Борис Николаевич посмотрел на корзину, засмеялся.
-- Это Веры Степановны.
-- Ах в кухонных мужиках! Место ничего себе.
Борис Николаевич отнес корзину на кухню.
Пришли в номер.
Борис Николаевич весело помог жене раздеться, взглянул и руки опустил:
-- Худенькая ты какая!
-- Я уже это слышала.
-- Больна была?.. Сейчас здорова ли?.. Выслушать надо.
Он сел рядом, гладил ее руку и щеку.
Глухов крякнул, взъерошил пальцами свои огромные брови и вытер ими слезы на глазах.
-- Вот что, господин Вязвитинов: насколько я могу понимать смысл настоящего момента в его голом виде, ваша супруга предпочла бы, чтобы вы касались ее рук, щек и там прочее не как врач, а как муж.
-- Семен Иванович! -- сказала Наталья Алексеевна, встав с поломанного дивана; стала ходить по комнате.
-- Я люблю, сударыня, называть вещи собственными именами! Кстати, доктор, это с базара шла ваша любовница или кухарка?
-- Это Вера Степановна.
-- А я было думал, просто Степанида какая-нибудь.
-- Но здесь она мне не любовница. Вижу ее только на улице иногда.
-- Да не может быть, -- засмеялся Глухов.-- Значит, рыцарь Тогенбург:
И душе его унылой
Счастье там одно --
Дожидаться, чтоб у милой
Стукнуло окно!
Ах, черт! И во что вам сия баллада обходится?.. Ах, оставьте, сударыня! Мы здесь не дети. Все стремимся попасть в горизонтальное положение. Но разве не видите, что эта уездная Клеопатра дразнит его! Сладострастно дразнит! А он нюни распустил! Вместо того, чтобы под ножку раз, два и -- мое почтение!

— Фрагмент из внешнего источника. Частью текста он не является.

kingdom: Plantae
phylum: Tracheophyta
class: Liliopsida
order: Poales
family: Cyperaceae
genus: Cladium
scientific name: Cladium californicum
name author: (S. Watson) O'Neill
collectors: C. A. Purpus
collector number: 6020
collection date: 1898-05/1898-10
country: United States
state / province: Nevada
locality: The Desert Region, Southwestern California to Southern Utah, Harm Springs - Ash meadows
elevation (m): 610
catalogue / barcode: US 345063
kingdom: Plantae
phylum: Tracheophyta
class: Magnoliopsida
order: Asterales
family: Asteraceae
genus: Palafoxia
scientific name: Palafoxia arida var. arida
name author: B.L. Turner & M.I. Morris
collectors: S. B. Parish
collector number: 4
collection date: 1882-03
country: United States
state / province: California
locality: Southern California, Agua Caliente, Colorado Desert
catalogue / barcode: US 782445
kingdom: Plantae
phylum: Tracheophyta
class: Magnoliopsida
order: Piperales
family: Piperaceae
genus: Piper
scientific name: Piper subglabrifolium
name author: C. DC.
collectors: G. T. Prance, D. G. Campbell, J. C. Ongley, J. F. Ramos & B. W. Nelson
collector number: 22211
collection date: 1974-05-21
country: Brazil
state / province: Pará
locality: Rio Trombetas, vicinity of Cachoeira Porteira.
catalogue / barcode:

Борис Николаевич взял Глухова за рукав вытертого пальто:
-- Семен Иванович, зачем это со мной? Ведь я вас знаю.
-- То есть?..
-- Я знаю, что вы любите, может быть, лучше и чище моего.
-- М-много вы знаете!
-- Знаю, что всю жизнь любите проститутку, с которой вы только однажды студентом встретились.
-- Позвольте! -- побагровел Глухов.-- На каком основании!
-- И это была у вас единственная встреча с женщиной.
-- Это гнусная сплетня! -- вскочил Глухов.
-- А на груди у вас ее карточка в кудряшках. Это и есть святыня всей жизни. Родной мой...
-- Ложь! -- хрипло кричал Глухов сквозь слезы и весь дрожал от негодования.-- Вообще я не понимаю, сударыня, при чем я здесь? Зачем вы меня сюда привезли?..
-- Что ты, Наташа! Никогда еще не было так хорошо! Только когда созерцаешь счастье, нет ему меры и конца. Цветок все лето цвел бы на полной божьей воле, а человек, грубо сорвав его, прикалывает к груди, и -- завтра нет цветка. Вот так и наше с тобой счастье, Наташа: захватали мы его руками, оно и завяло. Надо бояться полного счастья!
И Борис Николаевич стал, радостно смеясь, сквозь слезы, говорить о своем новом счастье, таком светлом, какое может только в сказке представиться или во сне присниться. Без него, как без солнца на небе, дня теперь не прожил бы.